Chemical and Textural Characterization of Iron Oxide Nanoparticles and Their Effect on the Thermal Decomposition of Ammonium Perchlorate

Metal oxide nanoparticles have been used as burning rate catalysts for ammonium perchlorate (AP) decomposition in composite solid propellants. Though most papers point to the efficiency of different sizes, shapes and compositions, the texture of the agglomerated particles plays an important role in the catalytic efficiency, but this aspect is not always discussed. In this paper, iron oxide and composite iron oxide/silica powders were synthesized in microemulsion systems and their effect on the decomposition of AP was investigated. X‐ray diffraction (XRD) analysis and Fourier transformed infrared spectroscopy (FT‐IR) showed that the synthesized powders have an amorphous to nanocrystalline pattern, with Fe 2 O 3 composition. The use of different FT‐IR spectroscopic techniques – transmission, diffuse reflectance (DRIFT) and universal attenuated total reflectance (UATR) – allied to electron microscopy analysis allowed the characterization of the samples’ surface, indicating that silicon oxide forms a thick matrix that covers the iron oxide nanoparticles. Adsorption of N 2 , light scattering and electron microscopy pointed that all samples are formed by mesoporous agglomerated nanoparticles containing micropores indicating that silicon oxide forms a thick matrix that covers the iron oxide nanoparticles.
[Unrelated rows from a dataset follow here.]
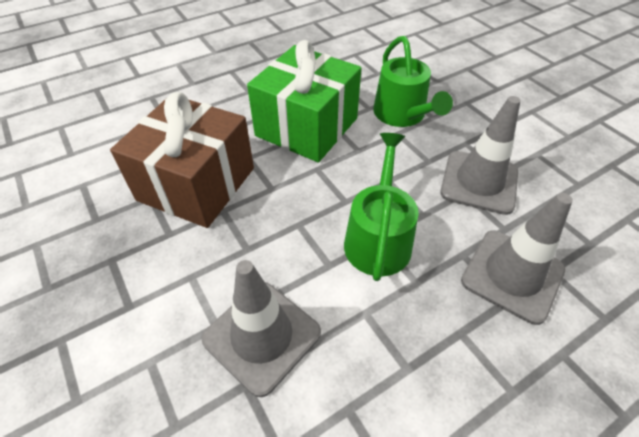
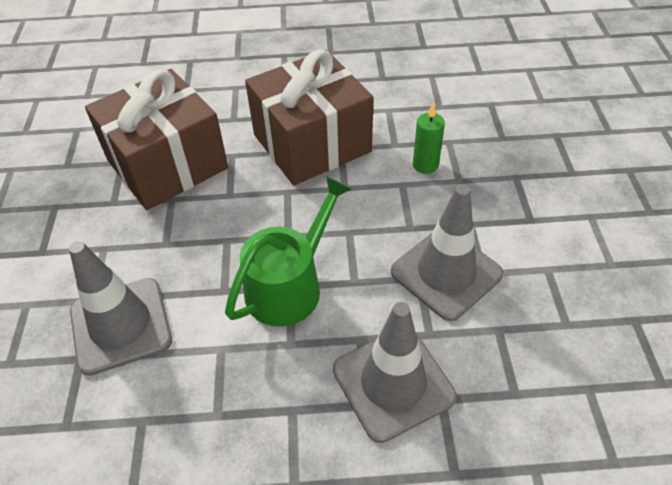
camera: 30 degrees right, 0 degrees up
(306, 127) = (312, 143): green gift -> brown gift
(402, 115) = (425, 165): green watering can -> green candle

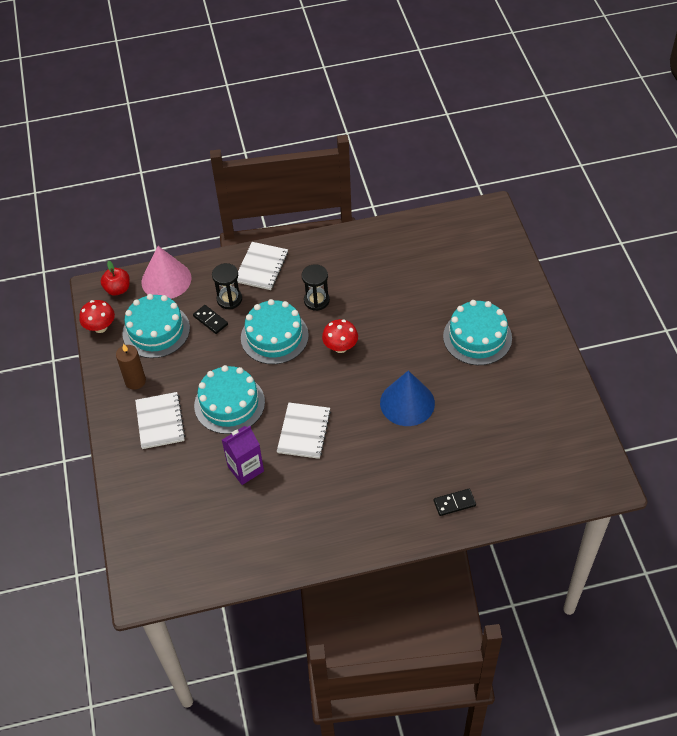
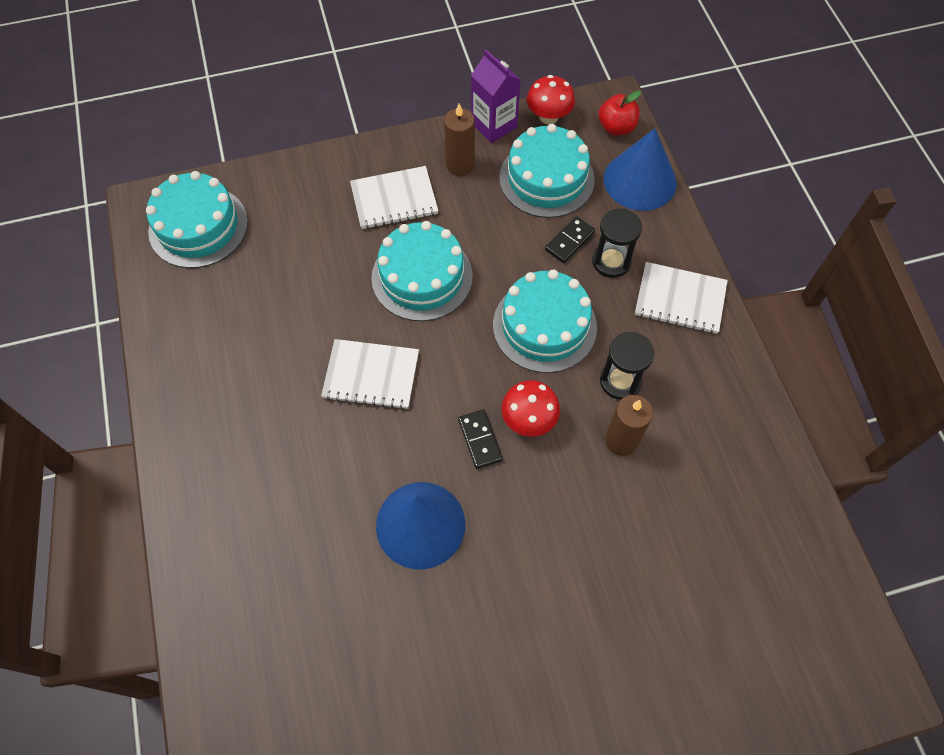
camera: 85 degrees right, 10 degrees up
(166, 280) = (640, 181): pink cone -> blue cone
(245, 469) = (312, 305): purple carton -> purple carton (494, 125)
(356, 303) = (621, 441): none -> brown candle
(454, 503) = (227, 598): black domino -> black domino (480, 440)
(477, 337) = (561, 648): turquoise cake -> turquoise cake (198, 226)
Adsorption of N 2 , pointed that all samples show different microstructures and light scattering indicated results refer to agglomerated particles. Finally, the catalytic effect of the samples on the decomposition of AP was evaluated by thermogravimetric analysis coupled to differential thermal analysis (TG/DTA), showing that only the high temperature decomposition step of AP was affected by the catalyst, shifting to lower temperatures the higher the surface area of the synthesized iron oxide sample, regardless of the presence of the silica matrix.